Input data –
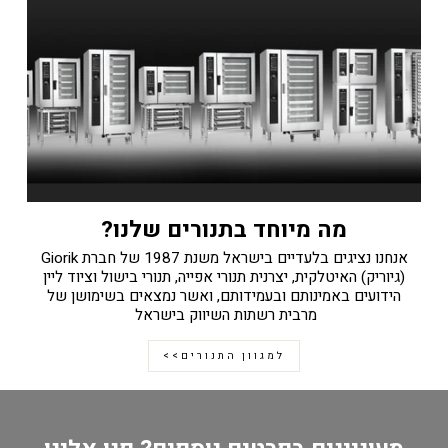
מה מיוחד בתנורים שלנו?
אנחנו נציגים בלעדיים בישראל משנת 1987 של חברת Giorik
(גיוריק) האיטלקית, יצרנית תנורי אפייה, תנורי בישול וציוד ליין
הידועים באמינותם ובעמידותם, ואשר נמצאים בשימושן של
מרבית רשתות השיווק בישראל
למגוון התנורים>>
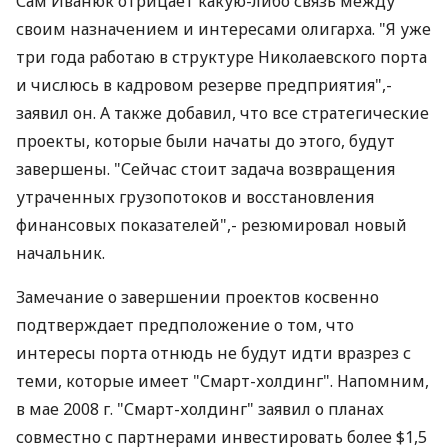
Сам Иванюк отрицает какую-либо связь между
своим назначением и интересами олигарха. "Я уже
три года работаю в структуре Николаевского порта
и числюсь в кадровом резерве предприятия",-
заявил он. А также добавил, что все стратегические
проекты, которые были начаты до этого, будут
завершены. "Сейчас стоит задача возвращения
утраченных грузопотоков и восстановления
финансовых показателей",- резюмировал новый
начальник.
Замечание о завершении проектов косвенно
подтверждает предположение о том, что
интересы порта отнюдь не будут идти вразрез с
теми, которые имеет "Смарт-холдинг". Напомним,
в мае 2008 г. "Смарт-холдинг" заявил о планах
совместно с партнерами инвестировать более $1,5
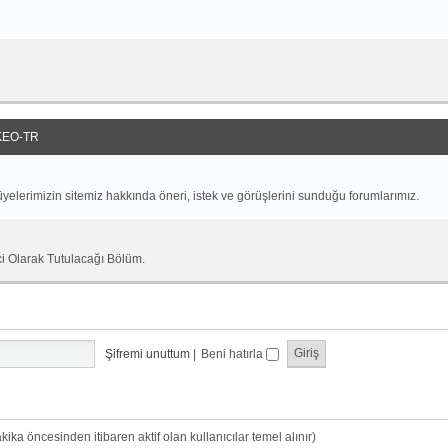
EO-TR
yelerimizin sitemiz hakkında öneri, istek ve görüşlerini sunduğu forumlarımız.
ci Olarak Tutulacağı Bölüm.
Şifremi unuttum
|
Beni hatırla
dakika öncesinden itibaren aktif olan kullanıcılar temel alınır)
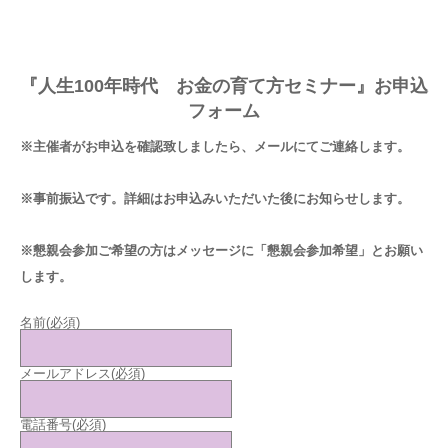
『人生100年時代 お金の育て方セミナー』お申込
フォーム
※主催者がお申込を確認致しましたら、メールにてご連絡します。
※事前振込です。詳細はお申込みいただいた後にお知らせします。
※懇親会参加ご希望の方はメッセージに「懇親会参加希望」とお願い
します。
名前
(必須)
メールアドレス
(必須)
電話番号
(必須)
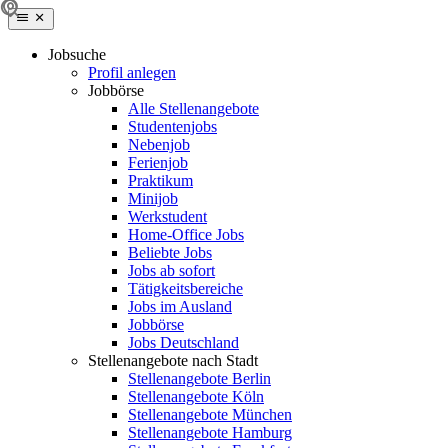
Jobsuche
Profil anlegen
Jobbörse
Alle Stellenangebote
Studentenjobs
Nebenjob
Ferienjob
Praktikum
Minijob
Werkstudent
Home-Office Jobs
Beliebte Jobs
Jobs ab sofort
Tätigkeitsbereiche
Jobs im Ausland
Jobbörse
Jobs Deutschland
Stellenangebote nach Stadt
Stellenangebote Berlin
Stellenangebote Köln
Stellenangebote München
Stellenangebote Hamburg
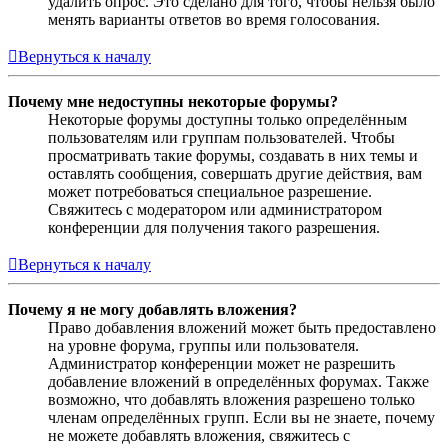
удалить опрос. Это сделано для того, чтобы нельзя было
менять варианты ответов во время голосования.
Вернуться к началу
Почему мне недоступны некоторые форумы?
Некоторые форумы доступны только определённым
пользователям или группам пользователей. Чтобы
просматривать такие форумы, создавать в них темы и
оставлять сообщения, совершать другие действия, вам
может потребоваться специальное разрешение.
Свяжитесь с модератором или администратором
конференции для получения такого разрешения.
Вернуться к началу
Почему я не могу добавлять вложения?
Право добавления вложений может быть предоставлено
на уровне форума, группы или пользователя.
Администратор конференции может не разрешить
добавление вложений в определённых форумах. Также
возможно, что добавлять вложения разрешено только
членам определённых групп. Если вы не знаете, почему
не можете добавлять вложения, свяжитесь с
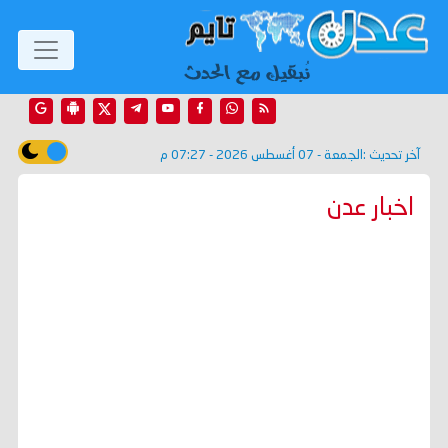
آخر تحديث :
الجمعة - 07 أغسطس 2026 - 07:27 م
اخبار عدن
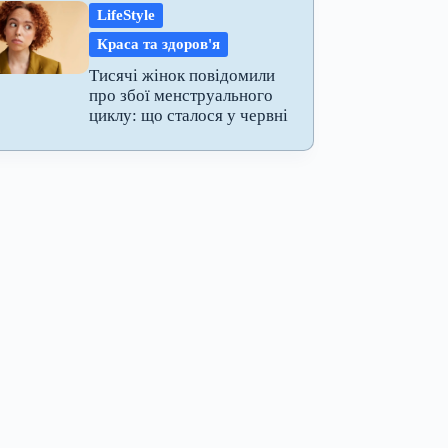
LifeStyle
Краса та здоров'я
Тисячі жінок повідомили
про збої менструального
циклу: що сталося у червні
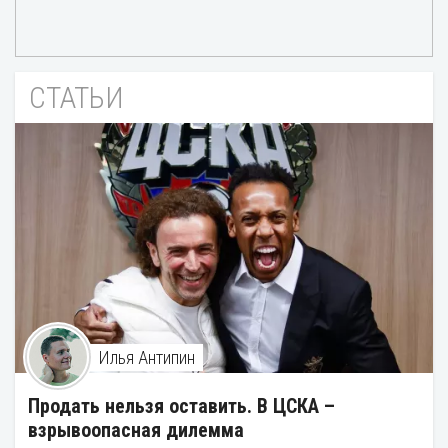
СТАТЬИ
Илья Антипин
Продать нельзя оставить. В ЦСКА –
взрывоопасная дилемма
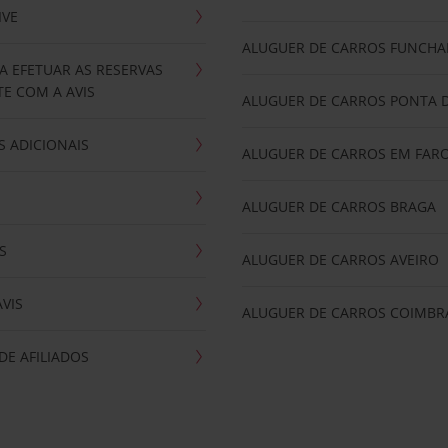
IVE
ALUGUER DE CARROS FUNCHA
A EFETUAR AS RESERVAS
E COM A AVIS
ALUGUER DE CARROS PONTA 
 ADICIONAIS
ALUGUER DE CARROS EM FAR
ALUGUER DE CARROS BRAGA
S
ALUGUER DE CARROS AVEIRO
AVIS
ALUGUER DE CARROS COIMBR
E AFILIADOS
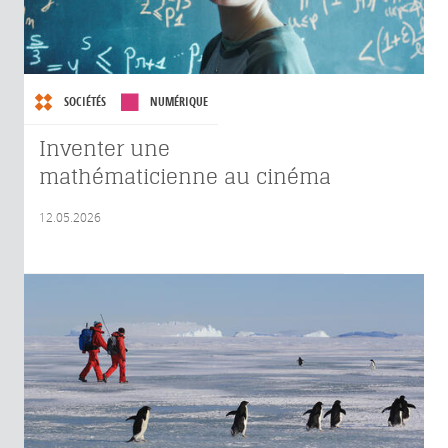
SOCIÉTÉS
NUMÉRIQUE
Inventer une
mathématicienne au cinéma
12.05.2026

* * *

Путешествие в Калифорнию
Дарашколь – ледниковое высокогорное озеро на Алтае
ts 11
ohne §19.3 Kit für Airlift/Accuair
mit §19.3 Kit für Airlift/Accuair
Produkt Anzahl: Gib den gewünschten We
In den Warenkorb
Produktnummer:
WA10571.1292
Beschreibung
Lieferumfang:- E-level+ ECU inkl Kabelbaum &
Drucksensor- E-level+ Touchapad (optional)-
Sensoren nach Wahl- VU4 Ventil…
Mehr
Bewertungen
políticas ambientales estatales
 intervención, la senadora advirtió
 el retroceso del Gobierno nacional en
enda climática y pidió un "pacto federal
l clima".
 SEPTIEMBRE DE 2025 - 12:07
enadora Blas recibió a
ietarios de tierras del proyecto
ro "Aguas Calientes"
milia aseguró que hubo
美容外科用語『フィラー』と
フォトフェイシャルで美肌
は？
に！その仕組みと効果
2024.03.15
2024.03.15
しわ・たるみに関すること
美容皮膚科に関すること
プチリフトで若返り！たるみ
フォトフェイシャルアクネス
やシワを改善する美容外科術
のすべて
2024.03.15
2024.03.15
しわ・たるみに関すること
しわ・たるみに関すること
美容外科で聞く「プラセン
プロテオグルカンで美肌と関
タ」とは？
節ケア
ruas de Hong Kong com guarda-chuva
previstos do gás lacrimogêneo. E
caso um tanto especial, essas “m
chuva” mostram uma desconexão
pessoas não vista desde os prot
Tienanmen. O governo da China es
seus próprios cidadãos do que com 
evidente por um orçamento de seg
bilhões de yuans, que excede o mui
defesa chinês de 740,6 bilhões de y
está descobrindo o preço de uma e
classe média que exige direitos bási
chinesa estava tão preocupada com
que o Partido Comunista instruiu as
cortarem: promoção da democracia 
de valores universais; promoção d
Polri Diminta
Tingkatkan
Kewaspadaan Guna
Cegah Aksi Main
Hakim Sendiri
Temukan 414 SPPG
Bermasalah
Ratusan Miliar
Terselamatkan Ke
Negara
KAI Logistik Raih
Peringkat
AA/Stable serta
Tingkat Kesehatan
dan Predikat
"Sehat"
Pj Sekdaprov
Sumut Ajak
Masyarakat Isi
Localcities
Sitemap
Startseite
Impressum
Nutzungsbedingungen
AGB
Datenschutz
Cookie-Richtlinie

...

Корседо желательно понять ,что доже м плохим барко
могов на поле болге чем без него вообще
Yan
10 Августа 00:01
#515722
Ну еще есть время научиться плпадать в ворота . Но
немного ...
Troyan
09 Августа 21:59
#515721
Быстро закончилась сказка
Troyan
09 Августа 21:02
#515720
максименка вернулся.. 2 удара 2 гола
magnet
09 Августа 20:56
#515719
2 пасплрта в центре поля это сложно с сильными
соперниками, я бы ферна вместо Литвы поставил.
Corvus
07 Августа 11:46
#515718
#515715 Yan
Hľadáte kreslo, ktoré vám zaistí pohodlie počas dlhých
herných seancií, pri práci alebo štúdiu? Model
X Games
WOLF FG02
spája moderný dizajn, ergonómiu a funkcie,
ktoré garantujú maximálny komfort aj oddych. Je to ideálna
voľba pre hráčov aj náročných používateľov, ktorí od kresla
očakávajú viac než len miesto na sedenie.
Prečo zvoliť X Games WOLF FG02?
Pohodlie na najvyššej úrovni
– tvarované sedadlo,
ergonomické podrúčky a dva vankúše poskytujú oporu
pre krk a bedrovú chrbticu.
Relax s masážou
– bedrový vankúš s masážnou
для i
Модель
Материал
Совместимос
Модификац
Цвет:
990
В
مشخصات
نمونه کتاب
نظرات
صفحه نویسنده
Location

Exercise requirements – Reproduce the lines of the material beginning at the line that contains "Сам Иванюк отрицает какую-либо связь между" and stopping after the line that contains "интересы порта отнюдь не будут идти вразрез с", swapping "начальник" for "руководитель" and leaving everything else unchanged.

Problem solution –
Сам Иванюк отрицает какую-либо связь между
своим назначением и интересами олигарха. "Я уже
три года работаю в структуре Николаевского порта
и числюсь в кадровом резерве предприятия",-
заявил он. А также добавил, что все стратегические
проекты, которые были начаты до этого, будут
завершены. "Сейчас стоит задача возвращения
утраченных грузопотоков и восстановления
финансовых показателей",- резюмировал новый
руководитель.
Замечание о завершении проектов косвенно
подтверждает предположение о том, что
интересы порта отнюдь не будут идти вразрез с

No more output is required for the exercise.